Background

Electricity network and markets were designed based on a long history of dealing with various forms of dispatchable generation, as well as a predictable electrical load pattern, in a centralized top-down manner. Little uncertainty was involved on both generation and demand side, hence allowing for a straightforward design of electricity markets accounting for the necessity of a forward optimal allocation, complemented by a real-time mechanism supporting actual power systems operations. Electricity demand was treated as inflexible while driving electricity generation. This conception of electricity markets is obviously challenged today, with increasing uncertainty on both the generation and demand side:
 
 
On the generation side, uncertainty is brought in by renewable energy production, their variability and limited predictability.
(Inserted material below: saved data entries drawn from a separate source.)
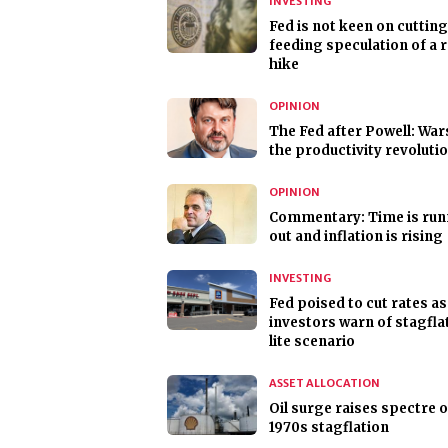
INVESTING
Fed is not keen on cutting
feeding speculation of a 
hike
OPINION
The Fed after Powell: Wa
the productivity revoluti
OPINION
Commentary: Time is run
out and inflation is rising
INVESTING
Fed poised to cut rates as
investors warn of stagfla
lite scenario
ASSET ALLOCATION
Oil surge raises spectre o
1970s stagflation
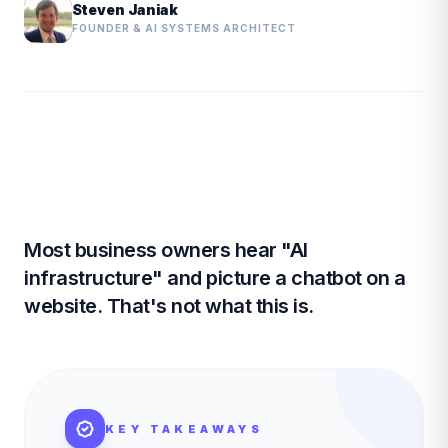
Steven Janiak
FOUNDER & AI SYSTEMS ARCHITECT
Most business owners hear "AI
infrastructure" and picture a chatbot on a
website. That's not what this is.
KEY TAKEAWAYS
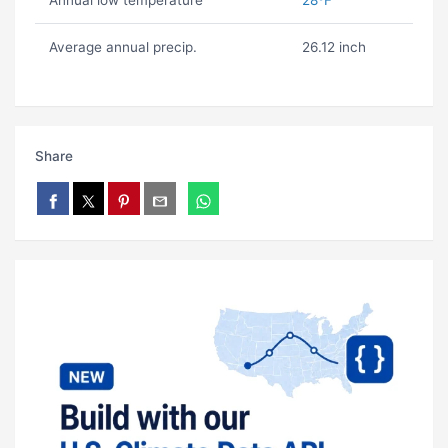
Annual low temperature
28ºF
Average annual precip.
26.12 inch
Share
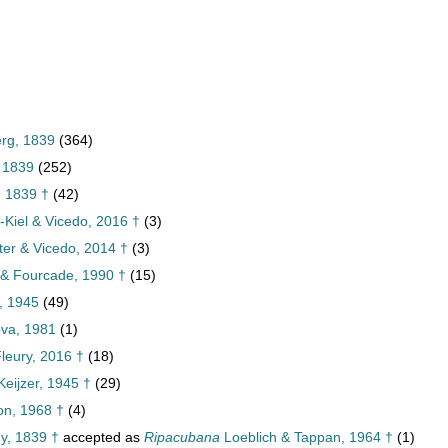
erg, 1839
(364)
, 1839
(252)
, 1839 †
(42)
-Kiel & Vicedo, 2016 †
(3)
ster & Vicedo, 2014 †
(3)
 & Fourcade, 1990 †
(15)
, 1945
(49)
ova, 1981
(1)
 Fleury, 2016 †
(18)
eijzer, 1945 †
(29)
n, 1968 †
(4)
y, 1839 †
accepted as
Ripacubana
Loeblich & Tappan, 1964 †
(1)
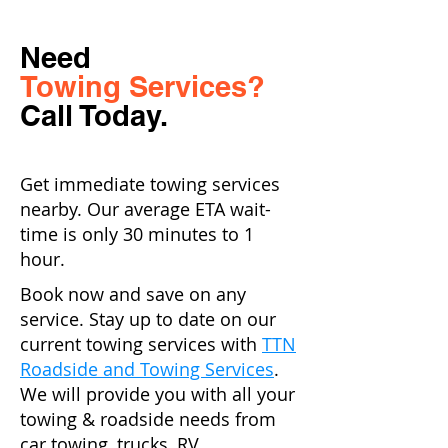
Need
Towing Services?
Call Today.
Get immediate towing services
nearby. Our average ETA wait-
time is only 30 minutes to 1
hour.
Book now and save on any
service. Stay up to date on our
current towing services with
TTN
Roadside and Towing Services
.
We will provide you with all your
towing & roadside needs from
car towing, trucks, RV,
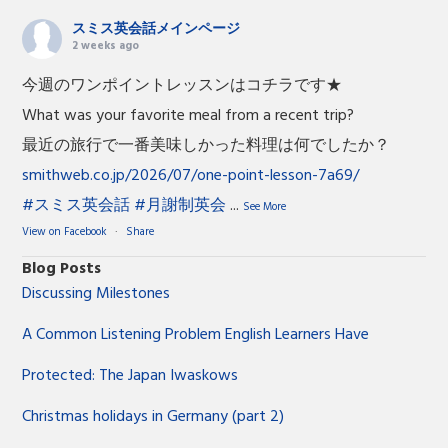
スミス英会話メインページ
2 weeks ago
今週のワンポイントレッスンはコチラです★
What was your favorite meal from a recent trip?
最近の旅行で一番美味しかった料理は何でしたか？
smithweb.co.jp/2026/07/one-point-lesson-7a69/
#スミス英会話
#月謝制英会
...
See More
View on Facebook
·
Share
Blog Posts
Discussing Milestones
A Common Listening Problem English Learners Have
Protected: The Japan Iwaskows
Christmas holidays in Germany (part 2)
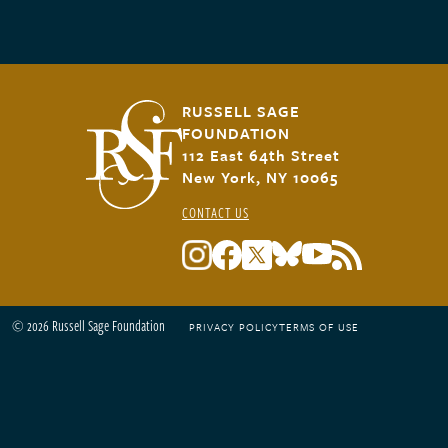
RUSSELL SAGE
FOUNDATION
112 East 64th Street
New York, NY 10065
CONTACT US
© 2026 Russell Sage Foundation
PRIVACY POLICY
TERMS OF USE
Footer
Its substantial impact on market prices and power flows was underlined and quantified over the last few years

  •  On the demand side, electricity consumers are gradually turning into “proactive prosumers” thanks to local production units like solar panels, complemented by newdemand response capabilities related to advanced control strategies and non time-critical loads like heat pumps and electric vehicles.

  •  Status quo is not an option! - and aiming to stick to a totally centralized market mechanism with support from increasing transmission capacity (to maintain the fiction of a copper plate) may only lead to substantial hidden costs for society. There is a consensus on the fact that electricity markets ought to change substantially in the short to medium term, in a more or less smooth manner depending upon the upgrading of existing expertise and modifications to be performed in terms of regulatory framework.